Say I run this Docker command in one Terminal window:
$ docker run --name stackoverflow --rm ubuntu /bin/bash -c "sleep 5"
And before it exits I run this in a second Terminal window:
$ docker run -it --rm --pid=container:stackoverflow terencewestphal/htop
I'll successfully see htop
running in the second container, displaying the bash sleep process running. So far so good.
After 5 seconds, the first container will exit with code 0
. All good.
At this time, the second container will exit with code 137
(SIGILL). This also makes sense to me since the second container is just attached to the first one.

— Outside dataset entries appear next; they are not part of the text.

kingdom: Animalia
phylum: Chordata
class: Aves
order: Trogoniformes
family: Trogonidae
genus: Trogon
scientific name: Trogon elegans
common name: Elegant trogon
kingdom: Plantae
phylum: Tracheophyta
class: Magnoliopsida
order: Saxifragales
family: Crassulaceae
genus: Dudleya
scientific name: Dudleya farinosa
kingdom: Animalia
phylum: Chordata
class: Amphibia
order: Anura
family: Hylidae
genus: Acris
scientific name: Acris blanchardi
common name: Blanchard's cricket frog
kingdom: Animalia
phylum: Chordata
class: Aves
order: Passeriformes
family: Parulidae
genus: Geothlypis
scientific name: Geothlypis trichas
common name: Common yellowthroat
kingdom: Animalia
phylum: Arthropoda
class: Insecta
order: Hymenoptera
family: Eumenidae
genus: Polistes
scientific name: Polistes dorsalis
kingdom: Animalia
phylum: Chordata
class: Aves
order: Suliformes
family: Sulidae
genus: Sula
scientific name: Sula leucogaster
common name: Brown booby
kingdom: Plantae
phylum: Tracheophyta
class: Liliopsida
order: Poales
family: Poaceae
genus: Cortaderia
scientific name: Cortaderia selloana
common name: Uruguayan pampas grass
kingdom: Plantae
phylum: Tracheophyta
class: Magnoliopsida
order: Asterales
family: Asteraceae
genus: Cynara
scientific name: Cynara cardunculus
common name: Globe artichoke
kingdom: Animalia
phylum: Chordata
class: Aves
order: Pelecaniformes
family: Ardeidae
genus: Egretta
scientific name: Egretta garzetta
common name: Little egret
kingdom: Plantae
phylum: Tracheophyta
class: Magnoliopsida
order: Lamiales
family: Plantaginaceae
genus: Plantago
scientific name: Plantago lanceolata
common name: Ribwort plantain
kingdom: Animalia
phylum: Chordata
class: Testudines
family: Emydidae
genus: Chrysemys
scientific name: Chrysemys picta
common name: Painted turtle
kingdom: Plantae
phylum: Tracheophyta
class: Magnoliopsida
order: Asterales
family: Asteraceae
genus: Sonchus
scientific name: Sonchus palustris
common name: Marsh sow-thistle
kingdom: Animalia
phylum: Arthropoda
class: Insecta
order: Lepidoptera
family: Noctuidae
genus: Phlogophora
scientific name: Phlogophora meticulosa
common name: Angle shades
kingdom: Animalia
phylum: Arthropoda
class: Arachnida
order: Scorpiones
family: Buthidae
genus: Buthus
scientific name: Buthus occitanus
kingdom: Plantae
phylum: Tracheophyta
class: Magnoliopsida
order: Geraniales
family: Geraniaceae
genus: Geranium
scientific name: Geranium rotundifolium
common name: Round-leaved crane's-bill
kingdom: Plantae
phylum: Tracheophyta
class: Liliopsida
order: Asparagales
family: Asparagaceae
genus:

The problem is that this messes up macOS's Terminal.app
's state:
I'm hoping to find a way to avoid messing up Terminal.app
state. Any suggestions?
You can't avoid such behaviour, because it is the htop duty to setup the terminal state after its termination, but it can't do it when terminated with SIGKILL. However, you can fix this terminal window yourself with the reset
command, which is intended to initialize the terminal state.
About the "attached" container:
The --pid=container:<name>
option means that the new container would be run in the PID namespace of first container and as the pid_namespaces(7) man page says:
If the "init" process of a PID namespace terminates, the kernel terminates all of the processes in the namespace via a SIGKILL signal.